Outra ação do projeto é o Curso para criação de meliponários. O curso está inserido em um contexto mais amplo, que tem conexão com a recuperação de áreas degradadas. Abelhas nativas são fundamentais para a reprodução da floresta tropical. De 40 a 60% da polinização (transporte do pólen da parte masculina da flor até a parte feminina, para a formação de sementes) é feita por essas espécies, bem mais que pássaros, morcegos ou mesmo o vento. Numa situação de degradação ambiental, isso significa uma maior oferta de sementes e, em conseqüência, a aceleração de reflorestamento da mata nativa.
“Algumas espécies, além de prestar esse serviço ambiental, são interessantes para serem criadas pelo homem por motivos socioeconômicos: produzem mel e própolis de excelente qualidade. Introduzidas em sistemas agroflorestais ou mesmo em hortas e pomares, aumenta a produtividade e o vigor das plantas. Juntando esses aspectos sociais, econômicos e ecológicos, temos uma atividade dita sustentável”, observa Betina Blochtein professora da Faculdade de Zoologia da PUC-RS e integrante do Grupo de Pesquisa Ecologia de Abelhas. Junto com a pesquisadora da FEPAGRO, Sídia Wilter, Betina realiza as atividades de capacitação para manejo de enxames.

O projeto, patrocinado pela Petrobras (Programa Petrobras Ambiental), estabeleceu como meta a criação racional de 4 espécies de abelhas nativas sem ferrão: manduri, guaraipo, tubuna e jataí – as duas primeiras ameaçadas de extinção. “Os enxames estão sendo adquiridos na própria região, de meliponicultores que manejam racionalmente os núcleos de abelhas, com os devidos cuidados que esses insetos merecem”, informa o coordenador geral do projeto, Dilton de Castro.
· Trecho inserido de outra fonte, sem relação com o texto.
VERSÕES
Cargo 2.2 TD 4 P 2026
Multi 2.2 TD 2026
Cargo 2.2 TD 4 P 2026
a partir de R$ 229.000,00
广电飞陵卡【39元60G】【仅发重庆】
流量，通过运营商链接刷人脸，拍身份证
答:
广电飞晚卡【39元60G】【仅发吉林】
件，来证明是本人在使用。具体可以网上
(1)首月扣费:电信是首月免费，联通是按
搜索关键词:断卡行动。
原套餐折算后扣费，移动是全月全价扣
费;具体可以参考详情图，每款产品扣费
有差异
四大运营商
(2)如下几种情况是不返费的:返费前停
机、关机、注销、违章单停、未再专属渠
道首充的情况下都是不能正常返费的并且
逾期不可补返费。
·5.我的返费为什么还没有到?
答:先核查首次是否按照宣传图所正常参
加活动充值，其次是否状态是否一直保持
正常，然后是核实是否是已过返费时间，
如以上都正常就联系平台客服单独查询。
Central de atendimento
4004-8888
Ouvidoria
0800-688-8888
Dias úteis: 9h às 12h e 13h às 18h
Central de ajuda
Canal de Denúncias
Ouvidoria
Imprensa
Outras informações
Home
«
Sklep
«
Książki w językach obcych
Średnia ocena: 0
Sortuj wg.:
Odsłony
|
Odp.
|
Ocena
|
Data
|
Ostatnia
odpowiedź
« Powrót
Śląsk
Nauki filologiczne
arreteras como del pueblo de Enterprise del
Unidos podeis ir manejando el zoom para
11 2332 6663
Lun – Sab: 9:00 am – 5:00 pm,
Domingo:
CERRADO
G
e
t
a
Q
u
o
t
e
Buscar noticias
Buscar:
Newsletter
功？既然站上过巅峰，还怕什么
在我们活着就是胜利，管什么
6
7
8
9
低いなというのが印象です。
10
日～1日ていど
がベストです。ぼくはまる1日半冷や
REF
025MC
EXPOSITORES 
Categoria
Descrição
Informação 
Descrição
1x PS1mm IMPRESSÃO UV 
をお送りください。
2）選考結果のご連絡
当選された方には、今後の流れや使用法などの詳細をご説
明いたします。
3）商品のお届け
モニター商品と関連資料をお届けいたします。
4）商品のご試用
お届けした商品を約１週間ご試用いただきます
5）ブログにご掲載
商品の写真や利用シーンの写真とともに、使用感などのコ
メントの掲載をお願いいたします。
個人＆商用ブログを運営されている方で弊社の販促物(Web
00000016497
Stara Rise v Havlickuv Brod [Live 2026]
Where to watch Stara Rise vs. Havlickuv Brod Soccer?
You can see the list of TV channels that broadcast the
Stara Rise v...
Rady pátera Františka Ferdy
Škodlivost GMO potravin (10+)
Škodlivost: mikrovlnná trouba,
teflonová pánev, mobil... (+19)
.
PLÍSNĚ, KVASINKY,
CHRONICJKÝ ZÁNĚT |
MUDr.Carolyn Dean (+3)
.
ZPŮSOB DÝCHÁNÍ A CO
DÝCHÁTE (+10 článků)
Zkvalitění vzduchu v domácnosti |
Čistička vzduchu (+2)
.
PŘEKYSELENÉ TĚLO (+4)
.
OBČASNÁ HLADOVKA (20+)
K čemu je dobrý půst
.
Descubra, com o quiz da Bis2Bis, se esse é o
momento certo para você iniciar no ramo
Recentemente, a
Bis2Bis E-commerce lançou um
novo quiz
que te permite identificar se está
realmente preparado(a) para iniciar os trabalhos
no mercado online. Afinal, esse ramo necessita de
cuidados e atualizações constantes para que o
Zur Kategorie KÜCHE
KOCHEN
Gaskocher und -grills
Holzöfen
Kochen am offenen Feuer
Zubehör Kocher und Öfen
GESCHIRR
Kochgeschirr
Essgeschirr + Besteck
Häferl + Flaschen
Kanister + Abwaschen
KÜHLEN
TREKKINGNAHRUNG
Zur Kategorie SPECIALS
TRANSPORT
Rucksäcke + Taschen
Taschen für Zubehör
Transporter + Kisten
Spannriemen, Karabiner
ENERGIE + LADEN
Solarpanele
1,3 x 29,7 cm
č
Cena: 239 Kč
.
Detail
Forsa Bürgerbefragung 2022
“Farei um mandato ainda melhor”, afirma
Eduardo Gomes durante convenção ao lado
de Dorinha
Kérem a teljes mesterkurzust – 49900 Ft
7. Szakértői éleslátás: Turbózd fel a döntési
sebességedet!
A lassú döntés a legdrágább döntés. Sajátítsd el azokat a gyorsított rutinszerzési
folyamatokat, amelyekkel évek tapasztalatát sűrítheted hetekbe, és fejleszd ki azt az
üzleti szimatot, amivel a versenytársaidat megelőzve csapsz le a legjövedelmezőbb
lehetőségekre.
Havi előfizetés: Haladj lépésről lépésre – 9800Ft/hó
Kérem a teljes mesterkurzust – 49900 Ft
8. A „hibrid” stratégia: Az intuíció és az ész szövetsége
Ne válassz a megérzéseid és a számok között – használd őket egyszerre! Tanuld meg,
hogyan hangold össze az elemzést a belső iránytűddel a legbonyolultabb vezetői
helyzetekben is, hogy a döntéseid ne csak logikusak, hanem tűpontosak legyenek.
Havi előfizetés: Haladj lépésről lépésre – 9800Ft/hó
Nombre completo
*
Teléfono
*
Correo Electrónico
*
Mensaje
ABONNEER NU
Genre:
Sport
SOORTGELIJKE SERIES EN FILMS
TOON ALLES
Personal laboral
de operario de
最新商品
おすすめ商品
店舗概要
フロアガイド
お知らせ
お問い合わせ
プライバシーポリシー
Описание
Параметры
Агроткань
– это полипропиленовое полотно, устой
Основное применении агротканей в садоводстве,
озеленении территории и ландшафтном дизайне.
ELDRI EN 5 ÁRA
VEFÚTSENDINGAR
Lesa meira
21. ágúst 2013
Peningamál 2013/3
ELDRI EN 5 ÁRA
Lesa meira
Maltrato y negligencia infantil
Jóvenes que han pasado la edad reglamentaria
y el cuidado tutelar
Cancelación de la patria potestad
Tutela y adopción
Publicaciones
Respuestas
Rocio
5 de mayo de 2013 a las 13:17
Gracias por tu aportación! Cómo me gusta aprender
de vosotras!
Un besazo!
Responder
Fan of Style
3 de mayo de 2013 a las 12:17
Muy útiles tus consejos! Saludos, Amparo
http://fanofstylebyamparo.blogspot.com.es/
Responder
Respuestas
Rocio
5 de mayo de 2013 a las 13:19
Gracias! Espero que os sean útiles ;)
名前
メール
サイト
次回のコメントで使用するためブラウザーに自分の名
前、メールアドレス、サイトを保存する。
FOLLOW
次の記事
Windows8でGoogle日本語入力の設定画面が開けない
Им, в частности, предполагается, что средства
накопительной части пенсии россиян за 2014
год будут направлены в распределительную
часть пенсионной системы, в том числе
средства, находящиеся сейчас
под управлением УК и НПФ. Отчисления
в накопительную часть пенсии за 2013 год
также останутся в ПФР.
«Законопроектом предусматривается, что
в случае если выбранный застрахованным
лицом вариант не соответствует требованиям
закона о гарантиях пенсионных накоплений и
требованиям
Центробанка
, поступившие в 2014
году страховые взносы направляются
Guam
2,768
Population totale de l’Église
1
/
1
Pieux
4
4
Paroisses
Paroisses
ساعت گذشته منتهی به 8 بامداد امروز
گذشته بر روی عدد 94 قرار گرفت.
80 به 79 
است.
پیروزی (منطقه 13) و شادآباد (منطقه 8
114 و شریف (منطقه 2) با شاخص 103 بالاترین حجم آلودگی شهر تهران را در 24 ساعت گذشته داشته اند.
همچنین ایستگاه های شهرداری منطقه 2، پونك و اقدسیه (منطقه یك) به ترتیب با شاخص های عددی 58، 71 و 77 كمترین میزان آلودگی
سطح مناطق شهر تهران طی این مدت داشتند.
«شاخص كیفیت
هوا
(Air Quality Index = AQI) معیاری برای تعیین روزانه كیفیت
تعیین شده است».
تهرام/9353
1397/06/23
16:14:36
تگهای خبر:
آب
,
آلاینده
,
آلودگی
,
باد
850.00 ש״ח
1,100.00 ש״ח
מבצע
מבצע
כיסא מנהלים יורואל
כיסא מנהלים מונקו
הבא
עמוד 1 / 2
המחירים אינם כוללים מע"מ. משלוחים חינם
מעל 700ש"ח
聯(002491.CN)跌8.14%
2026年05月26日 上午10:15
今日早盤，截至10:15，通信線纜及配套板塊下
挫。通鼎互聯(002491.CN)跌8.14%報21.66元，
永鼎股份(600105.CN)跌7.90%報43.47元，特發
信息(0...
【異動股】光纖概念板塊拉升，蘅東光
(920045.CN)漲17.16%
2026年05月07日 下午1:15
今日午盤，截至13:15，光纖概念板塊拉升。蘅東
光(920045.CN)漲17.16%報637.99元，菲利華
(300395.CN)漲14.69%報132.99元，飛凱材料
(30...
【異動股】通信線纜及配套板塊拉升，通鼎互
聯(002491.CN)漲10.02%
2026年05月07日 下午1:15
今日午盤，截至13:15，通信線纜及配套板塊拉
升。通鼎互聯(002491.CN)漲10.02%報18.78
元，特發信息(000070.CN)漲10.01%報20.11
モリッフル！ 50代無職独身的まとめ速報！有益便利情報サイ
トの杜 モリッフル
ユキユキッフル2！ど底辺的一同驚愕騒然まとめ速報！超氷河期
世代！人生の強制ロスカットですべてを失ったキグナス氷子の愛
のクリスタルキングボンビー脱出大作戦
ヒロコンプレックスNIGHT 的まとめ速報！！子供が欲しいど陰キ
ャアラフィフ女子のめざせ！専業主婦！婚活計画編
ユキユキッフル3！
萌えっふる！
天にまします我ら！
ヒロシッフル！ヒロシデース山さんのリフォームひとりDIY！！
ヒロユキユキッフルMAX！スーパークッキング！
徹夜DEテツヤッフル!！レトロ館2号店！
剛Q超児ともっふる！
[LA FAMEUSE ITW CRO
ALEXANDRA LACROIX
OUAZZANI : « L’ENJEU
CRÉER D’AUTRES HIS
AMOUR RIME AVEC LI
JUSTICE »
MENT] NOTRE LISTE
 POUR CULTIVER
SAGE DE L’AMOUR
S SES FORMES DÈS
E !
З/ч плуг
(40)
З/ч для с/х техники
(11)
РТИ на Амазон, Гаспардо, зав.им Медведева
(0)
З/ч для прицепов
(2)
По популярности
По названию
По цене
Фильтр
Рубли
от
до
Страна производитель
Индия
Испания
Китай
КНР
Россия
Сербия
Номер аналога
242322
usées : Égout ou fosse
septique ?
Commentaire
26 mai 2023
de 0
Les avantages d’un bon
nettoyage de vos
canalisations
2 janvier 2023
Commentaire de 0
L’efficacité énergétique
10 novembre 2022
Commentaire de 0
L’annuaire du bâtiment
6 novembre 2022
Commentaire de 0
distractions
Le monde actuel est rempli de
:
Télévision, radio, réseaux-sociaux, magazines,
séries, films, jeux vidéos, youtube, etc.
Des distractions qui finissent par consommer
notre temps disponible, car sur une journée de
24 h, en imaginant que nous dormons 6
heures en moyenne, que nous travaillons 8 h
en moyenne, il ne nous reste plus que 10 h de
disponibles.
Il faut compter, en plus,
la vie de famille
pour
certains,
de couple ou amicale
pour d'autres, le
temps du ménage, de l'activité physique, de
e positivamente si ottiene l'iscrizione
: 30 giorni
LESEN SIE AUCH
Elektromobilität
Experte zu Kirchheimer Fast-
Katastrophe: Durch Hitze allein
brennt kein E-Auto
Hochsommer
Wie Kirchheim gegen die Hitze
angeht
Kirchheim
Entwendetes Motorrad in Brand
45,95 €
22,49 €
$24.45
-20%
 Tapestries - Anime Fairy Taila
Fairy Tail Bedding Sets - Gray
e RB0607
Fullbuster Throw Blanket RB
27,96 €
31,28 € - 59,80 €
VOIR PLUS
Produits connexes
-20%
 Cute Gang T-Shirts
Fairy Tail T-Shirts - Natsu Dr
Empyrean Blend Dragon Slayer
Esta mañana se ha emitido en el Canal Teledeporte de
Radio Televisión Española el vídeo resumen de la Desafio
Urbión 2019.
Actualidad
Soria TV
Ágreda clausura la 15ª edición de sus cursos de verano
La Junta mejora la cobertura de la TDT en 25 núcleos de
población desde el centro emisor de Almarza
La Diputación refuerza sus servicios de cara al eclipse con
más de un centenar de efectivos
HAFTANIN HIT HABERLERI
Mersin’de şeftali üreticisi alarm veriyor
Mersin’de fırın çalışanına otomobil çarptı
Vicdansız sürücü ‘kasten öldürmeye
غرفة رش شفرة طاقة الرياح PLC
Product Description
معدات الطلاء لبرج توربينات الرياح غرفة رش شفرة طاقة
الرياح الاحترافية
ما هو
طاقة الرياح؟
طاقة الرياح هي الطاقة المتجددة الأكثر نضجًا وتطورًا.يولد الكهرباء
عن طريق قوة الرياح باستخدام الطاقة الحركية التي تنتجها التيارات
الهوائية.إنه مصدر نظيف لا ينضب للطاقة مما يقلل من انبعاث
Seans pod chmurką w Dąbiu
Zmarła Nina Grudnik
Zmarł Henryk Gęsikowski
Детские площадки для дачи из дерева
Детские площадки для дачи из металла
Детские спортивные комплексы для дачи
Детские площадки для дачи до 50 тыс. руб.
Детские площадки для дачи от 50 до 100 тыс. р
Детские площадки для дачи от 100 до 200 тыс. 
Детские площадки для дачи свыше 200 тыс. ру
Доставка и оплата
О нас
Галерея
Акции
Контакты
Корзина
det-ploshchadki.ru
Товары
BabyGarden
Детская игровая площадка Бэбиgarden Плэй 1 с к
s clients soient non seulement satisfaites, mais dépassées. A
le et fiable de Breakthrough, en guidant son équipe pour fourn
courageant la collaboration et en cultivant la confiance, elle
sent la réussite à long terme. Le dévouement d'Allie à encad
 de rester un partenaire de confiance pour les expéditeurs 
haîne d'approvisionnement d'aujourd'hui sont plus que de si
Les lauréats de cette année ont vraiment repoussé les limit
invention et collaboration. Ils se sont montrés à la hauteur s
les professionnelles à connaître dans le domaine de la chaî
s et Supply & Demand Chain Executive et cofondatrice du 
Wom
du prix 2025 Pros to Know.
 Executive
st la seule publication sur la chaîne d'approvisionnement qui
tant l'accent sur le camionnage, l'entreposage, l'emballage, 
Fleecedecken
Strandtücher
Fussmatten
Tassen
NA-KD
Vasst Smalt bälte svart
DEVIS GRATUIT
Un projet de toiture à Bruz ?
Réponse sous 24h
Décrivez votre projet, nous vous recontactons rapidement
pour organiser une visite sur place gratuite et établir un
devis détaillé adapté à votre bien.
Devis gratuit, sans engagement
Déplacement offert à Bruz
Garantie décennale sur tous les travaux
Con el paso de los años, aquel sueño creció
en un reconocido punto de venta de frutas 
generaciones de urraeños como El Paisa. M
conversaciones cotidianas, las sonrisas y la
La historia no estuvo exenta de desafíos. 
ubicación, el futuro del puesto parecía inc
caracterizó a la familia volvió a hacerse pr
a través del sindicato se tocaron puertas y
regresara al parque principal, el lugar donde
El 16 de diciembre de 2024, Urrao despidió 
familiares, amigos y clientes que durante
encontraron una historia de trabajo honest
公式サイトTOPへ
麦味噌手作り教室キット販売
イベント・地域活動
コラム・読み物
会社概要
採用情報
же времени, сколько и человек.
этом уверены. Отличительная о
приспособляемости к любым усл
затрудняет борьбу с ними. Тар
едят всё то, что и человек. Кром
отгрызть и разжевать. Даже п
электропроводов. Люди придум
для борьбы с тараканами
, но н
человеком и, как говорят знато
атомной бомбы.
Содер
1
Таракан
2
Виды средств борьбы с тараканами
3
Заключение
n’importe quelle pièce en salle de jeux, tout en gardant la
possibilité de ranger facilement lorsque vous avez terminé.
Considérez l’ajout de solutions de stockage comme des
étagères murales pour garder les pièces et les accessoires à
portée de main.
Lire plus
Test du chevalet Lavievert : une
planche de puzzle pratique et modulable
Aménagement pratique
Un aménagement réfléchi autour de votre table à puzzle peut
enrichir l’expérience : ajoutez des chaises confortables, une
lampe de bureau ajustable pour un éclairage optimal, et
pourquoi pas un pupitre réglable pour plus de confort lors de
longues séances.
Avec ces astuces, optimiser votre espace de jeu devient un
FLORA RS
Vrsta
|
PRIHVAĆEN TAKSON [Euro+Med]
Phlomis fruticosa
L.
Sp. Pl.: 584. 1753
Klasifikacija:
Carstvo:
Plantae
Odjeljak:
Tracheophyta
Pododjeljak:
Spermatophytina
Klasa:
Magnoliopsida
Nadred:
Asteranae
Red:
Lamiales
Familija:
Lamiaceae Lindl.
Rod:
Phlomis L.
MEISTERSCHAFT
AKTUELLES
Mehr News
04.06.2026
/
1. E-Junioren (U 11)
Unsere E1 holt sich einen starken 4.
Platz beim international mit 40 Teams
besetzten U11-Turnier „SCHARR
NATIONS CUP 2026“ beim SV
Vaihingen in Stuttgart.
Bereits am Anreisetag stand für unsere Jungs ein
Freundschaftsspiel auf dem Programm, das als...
Sídia explica que é comum se dar mais atenção ao leito do rio e à cobertura vegetal do que à fauna que habita a região, ou habitava antes de nós a ocuparmos. “As populações indígenas que passavam por aqui tinham grande relação com essas abelhas, tanto que a maior parte delas tem nomes indígenas, de diferentes origens, e no mundo inteiro, onde existem essas abelhas sem ferrão, elas têm esses nomes regionais”, acrescenta a pesquisadora.

A implantação dos meliponários (estrutura semelhante ao apiário) será, preferencialmente nas bordas de capoeiras, matas e hortas. Eles serão doados a pessoas que participarem de todas as etapas do curso e tiverem interesse em começar ou aumentar a sua criação. “As caixas têm que estar um pouco protegidas, como se estivessem no interior da mata. Através desse serviço podemos ter a conservação da diversidade dos ecossistemas agrícolas e naturais. E segurança alimentar, com maior quantidade de frutos e sementes”, indica Betina.
A abelha mais comum, Apis melífera, não é nativa do Brasil. Ela foi introduzida em 1850, trazida da Europa. Cem anos depois foi importada a abelha africana. Hoje ela existe uma mistura entre ambas, chamada de abelha africanizada. Apesar de exóticas, essas espécies trouxeram benefícios de produtividade maiores que as nativas, que se desvalorizaram economicamente e perderam espaço. Por fazerem seus ninhos em árvores, as nativas foram prejudicadas pelo desmatamento, com espécies sendo extintas. No mundo, são descritas cerca de 400 espécies de abelhas sem ferrão, e elas ocorrem somente nas regiões tropicais. Existem hoje descritas pela ciência 20 mil espécies de abelhas, e dessas, em torno de 95% não são sociais, mas solitárias.